When I first saw his holdings my first conclusion was that these stocks are in plenty of portfolios—there is nothing truly unique here. Lots of folks own Coke and Wells Fargo. What then, is different about Buffett? That he takes large positions is one thing but many fund managers do that as well. How in the world did he amass $67 billion buying stocks that appear in so many portfolios? The answer lies in Buffett’s creed. And to appreciate the secret sauce, one merely has to read some interviews and books that have been published over the years about Warren Buffett (see our reading list for more on the greatest investor of all time). I have captured some of the more memorable Warren-isms below.
Regarding his time frame for holding stocks: “Our favorite holding period is forever.”
“Lethargy bordering on sloth remains the cornerstone of our investment style.”
“We want to own a share in a business, one that if the stock exchange were to close down for ten years, we’d be perfectly comfortable holding onto.”
“For investors as a whole, returns decrease as motion increases.”

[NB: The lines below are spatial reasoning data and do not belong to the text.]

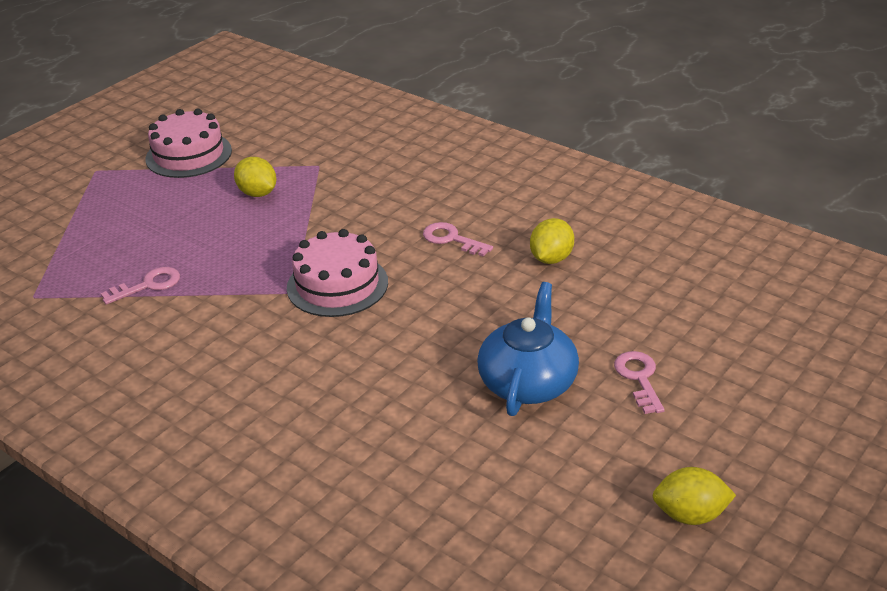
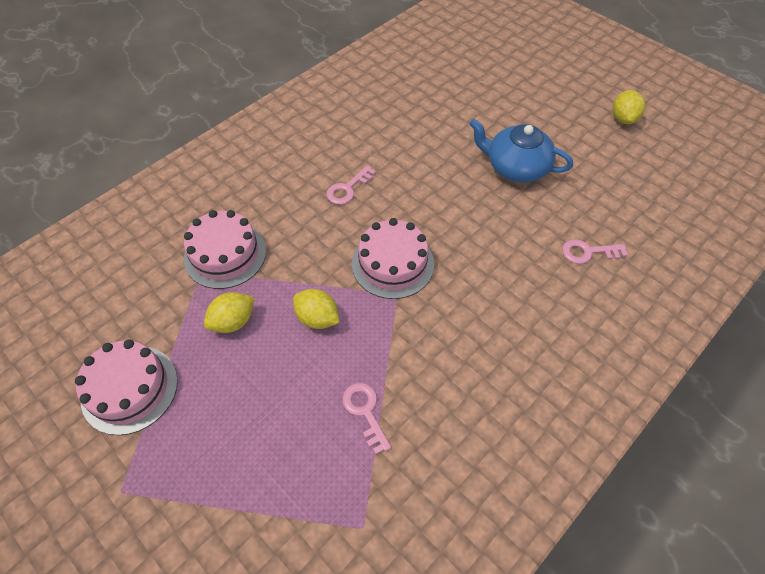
camera: 85 degrees left, 20 degrees up
(342, 174) = (225, 254): none -> pink cake
(551, 258) = (385, 138): yellow lemon -> yellow lemon (317, 318)
(639, 378) = (514, 118): pink key -> pink key (588, 252)

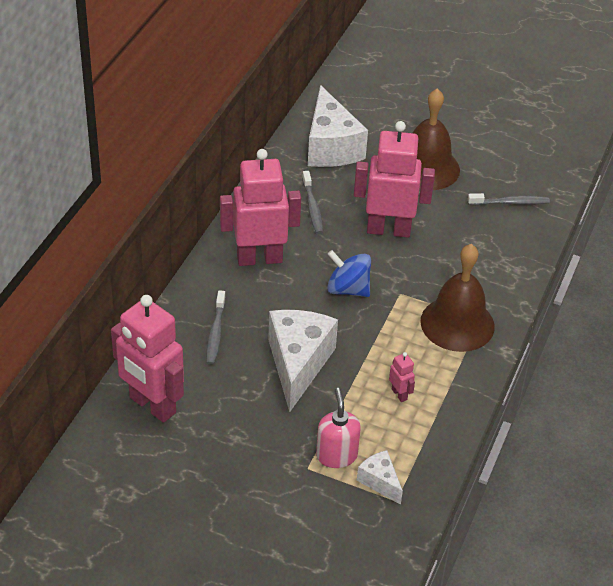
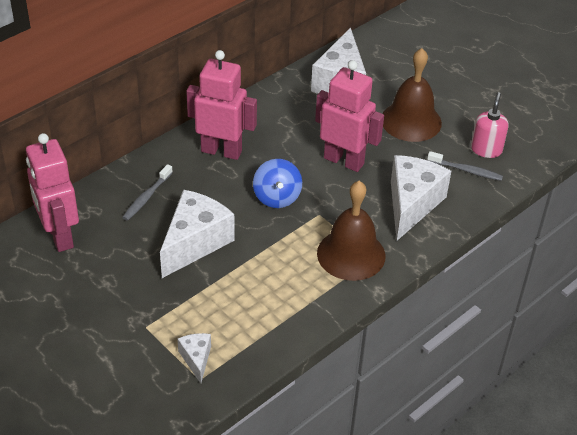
camera: 25 degrees right, 0 degrees up
(312, 207) = (292, 124): grey toothbrush -> none
(336, 455) = (175, 325): pink soap dispenser -> pink soap dispenser (486, 149)
(348, 289) = (277, 197): blue spinning top -> blue spinning top turned 150 degrees counterclockwise
(399, 394) = (262, 295): pink robot -> none
(481, 254) = (412, 204): none -> white cheese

See any common themes here? Buffett has held many of his stock picks for decades. American Express, Geico, Coke, Washington Post were all held for at least a decade, some for much longer. There is nothing wrong with trading or speculating for the short term, but when you look at some of the truly wealthy people of this world, the vast majority of them focus on the long view. As shareholders of the Voya Corporate Leaders Trust and Berkshire Hathaway (as well as Kirby’s clients) can attest: LESS IS MORE.